“这姑娘都愿意以人头保证,看样子不像是在说谎。”
“是啊,咱们相信镇国公,相信他的后人不会是个如此纨绔之辈。咱们该干嘛干嘛去,别让人给当枪使了。”
“就是,人家姑娘都说了,要是她做的,头都愿意拧下来,这事还有什么好怀疑的。走走走,该干嘛干嘛去,这高门大户的事,不是咱们小老百姓能掺和的。
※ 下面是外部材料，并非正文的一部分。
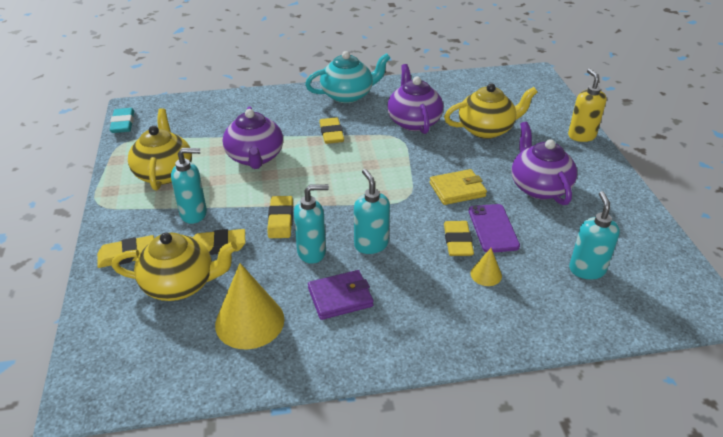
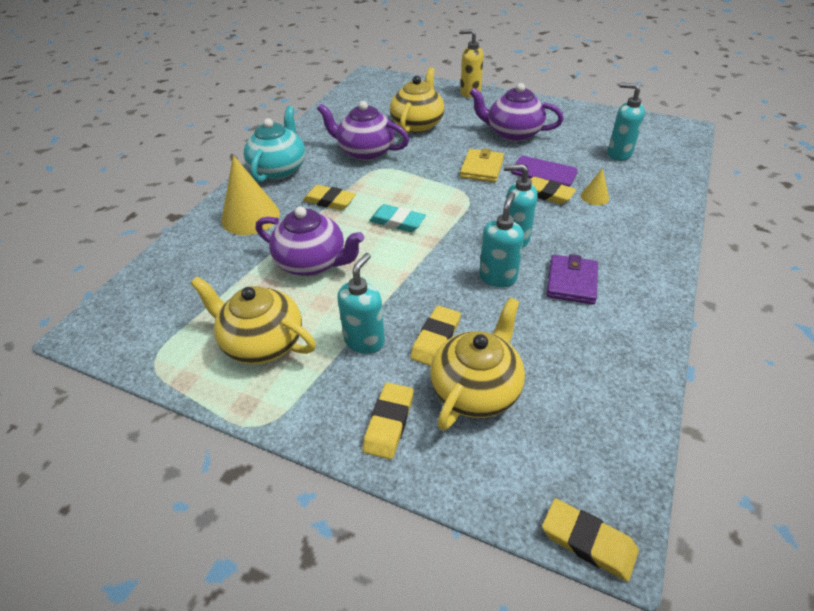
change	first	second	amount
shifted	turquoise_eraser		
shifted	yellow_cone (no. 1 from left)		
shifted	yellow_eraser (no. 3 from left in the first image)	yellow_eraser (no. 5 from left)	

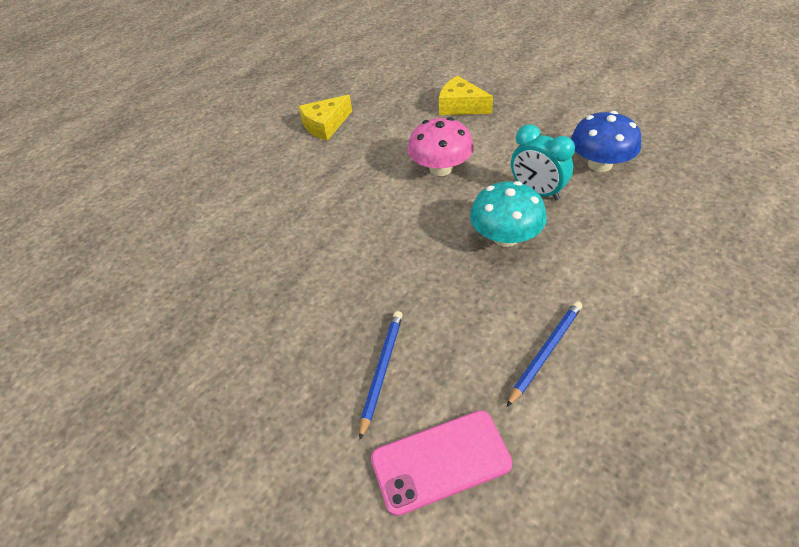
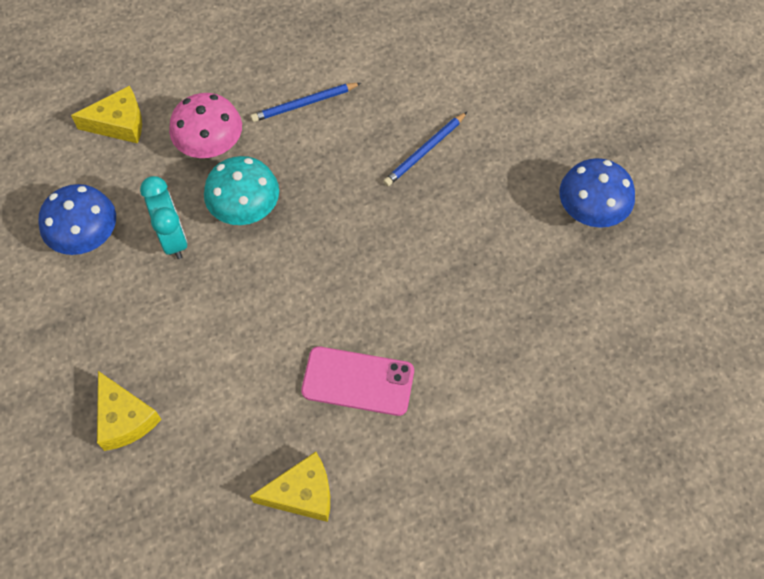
change	first	second	amount
new		yellow_cheese (no. 1 from left)	
new		blue_mushroom (no. 2 from left)	
shifted	pink_phone		
shifted	pink_mushroom		

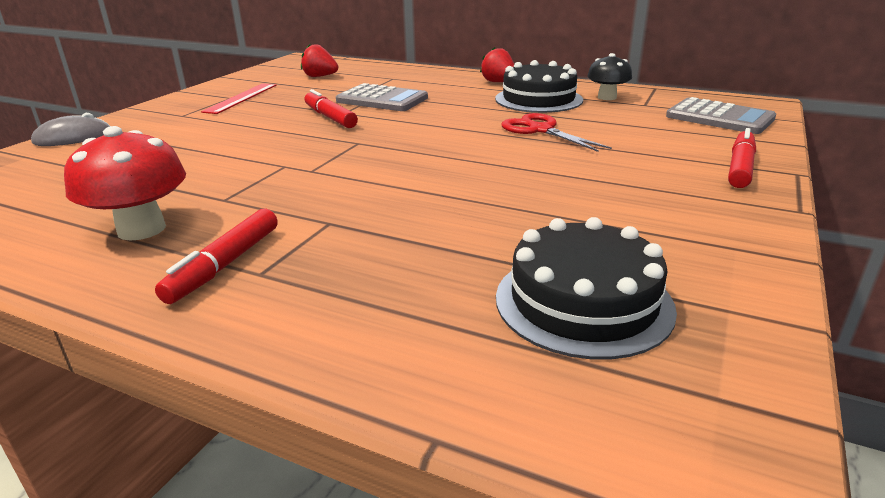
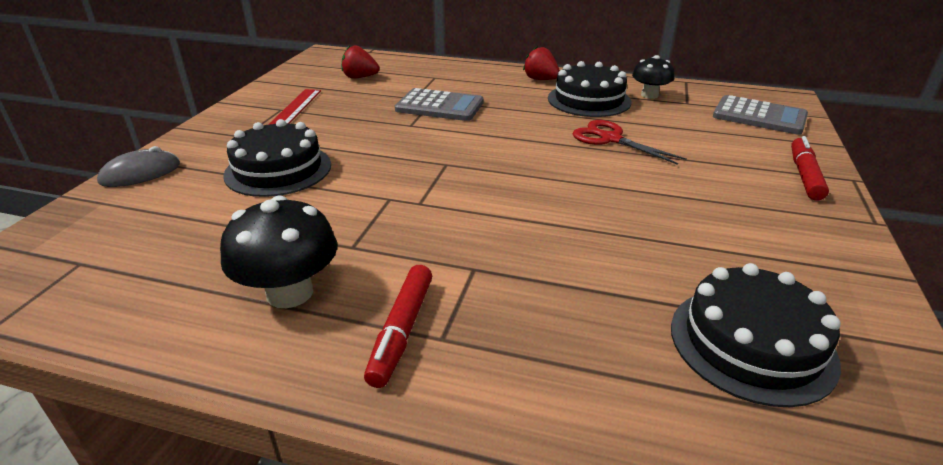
change	first	second	amount
gone	red_marker (no. 2 from left)		
new		black_cake (no. 1 from left)	
repainted	red_mushroom	black_mushroom (no. 1 from left)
”
围观在镇国公府门口的人顷刻散去。
之前挑拨的那两个灰衣人也想趁机溜走,被陆宸的人堵着嘴给押了回来。
李贺站在巷子的拐角,看着那两人被抓,摇头叹了口气。
他家主子的这波操作他实属不懂,他不知道他家主子哪来的底气就敢来与镇国公叫板。
就凭一个无权无势,只有一点美貌的花瓶庶女?
李贺在接这事之时便规劝过他,白燕朗不听,自己也无法,只能奉命行事。
只希望以后四小姐能看着血缘关系的份上,不要让他家主子死的太难看。
李贺回了府,看见侯府门口停着秦府标志的马车,心中有些疑惑。
这秦太傅怎的来了侯府?
他带着疑惑去找白燕朗,顿时发现客厅之中的气氛有些不太对劲。
白燕朗哆嗦着唇,看着秦老太傅心慌慌地问道:“秦太傅,您可是弄错了?”
怎么会是夭夭?
不是说是白悠悠那个搅家精吗?
“此事乃我孙女亲口之言,老夫虽年纪大了些,但还没有到老眼昏花,耳聋耳背之时!”
秦太傅冷冷睨着他,“白大人,此事你当给老夫一个交代!”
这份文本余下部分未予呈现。